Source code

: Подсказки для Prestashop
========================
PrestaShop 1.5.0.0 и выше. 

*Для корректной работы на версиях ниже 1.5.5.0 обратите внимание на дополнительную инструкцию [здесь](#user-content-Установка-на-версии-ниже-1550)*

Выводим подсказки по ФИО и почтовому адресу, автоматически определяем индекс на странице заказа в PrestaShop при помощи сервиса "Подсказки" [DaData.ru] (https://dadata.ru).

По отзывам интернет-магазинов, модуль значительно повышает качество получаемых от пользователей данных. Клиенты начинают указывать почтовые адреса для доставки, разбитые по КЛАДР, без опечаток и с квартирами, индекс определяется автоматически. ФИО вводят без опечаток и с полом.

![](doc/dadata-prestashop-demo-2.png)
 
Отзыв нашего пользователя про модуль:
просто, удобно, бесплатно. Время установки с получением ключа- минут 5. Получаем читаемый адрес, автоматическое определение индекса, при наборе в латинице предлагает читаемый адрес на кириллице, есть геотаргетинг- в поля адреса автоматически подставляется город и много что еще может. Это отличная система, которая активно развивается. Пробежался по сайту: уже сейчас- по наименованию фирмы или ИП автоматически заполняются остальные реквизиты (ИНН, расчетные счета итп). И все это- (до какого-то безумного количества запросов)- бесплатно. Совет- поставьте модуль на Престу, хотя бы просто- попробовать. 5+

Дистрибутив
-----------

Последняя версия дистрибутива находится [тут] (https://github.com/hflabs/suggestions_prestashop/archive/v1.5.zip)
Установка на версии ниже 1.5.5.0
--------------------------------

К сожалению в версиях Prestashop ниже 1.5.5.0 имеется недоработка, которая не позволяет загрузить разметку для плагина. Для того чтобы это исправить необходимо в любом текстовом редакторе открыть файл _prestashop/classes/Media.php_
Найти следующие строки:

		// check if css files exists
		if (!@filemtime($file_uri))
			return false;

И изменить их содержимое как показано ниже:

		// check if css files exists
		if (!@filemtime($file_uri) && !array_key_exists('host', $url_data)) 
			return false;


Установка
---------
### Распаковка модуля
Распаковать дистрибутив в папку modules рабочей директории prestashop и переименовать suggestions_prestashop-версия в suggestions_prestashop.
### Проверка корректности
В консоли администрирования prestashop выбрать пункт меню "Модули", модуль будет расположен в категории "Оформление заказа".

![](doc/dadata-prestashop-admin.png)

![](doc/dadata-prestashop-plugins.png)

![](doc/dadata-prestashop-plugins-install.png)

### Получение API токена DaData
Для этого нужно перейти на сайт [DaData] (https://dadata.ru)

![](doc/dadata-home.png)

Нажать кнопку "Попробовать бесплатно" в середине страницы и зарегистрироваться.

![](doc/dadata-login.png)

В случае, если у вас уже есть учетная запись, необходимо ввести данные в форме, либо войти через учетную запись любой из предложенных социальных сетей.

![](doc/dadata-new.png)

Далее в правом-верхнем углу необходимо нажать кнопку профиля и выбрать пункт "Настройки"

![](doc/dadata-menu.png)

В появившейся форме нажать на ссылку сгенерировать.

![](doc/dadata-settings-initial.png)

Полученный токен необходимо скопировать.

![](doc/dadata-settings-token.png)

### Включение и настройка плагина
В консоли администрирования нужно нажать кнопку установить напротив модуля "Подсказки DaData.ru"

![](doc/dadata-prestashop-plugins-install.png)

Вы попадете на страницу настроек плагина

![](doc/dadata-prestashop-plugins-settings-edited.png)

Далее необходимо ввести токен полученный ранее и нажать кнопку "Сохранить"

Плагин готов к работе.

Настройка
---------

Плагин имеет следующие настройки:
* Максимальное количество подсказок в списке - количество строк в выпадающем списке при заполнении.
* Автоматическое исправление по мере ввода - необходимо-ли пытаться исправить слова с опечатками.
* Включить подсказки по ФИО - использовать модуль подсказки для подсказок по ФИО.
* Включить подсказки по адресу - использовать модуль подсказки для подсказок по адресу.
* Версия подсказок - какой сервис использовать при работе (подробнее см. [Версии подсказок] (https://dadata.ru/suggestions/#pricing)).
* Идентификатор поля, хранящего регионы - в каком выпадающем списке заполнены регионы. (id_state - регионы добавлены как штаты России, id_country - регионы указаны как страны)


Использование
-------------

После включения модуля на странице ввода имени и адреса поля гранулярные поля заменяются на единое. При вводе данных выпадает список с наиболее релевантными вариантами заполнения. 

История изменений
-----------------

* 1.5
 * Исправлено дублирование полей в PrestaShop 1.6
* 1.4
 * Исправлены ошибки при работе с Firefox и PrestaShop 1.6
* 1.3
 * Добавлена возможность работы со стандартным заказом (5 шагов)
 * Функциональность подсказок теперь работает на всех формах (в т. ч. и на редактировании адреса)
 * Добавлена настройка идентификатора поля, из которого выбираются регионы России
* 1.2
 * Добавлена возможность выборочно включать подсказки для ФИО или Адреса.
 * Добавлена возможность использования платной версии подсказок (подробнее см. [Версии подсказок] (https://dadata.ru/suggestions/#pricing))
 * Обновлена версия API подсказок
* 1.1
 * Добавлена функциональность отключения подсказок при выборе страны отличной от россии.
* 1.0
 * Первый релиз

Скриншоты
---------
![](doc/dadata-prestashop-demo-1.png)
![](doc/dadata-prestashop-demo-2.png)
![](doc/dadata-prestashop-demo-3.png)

**ASSIGNMENT**:
Reply with the number of lines in the data above that contain "работы", and with nothing else.

**PROBLEM SOLUTION**:
2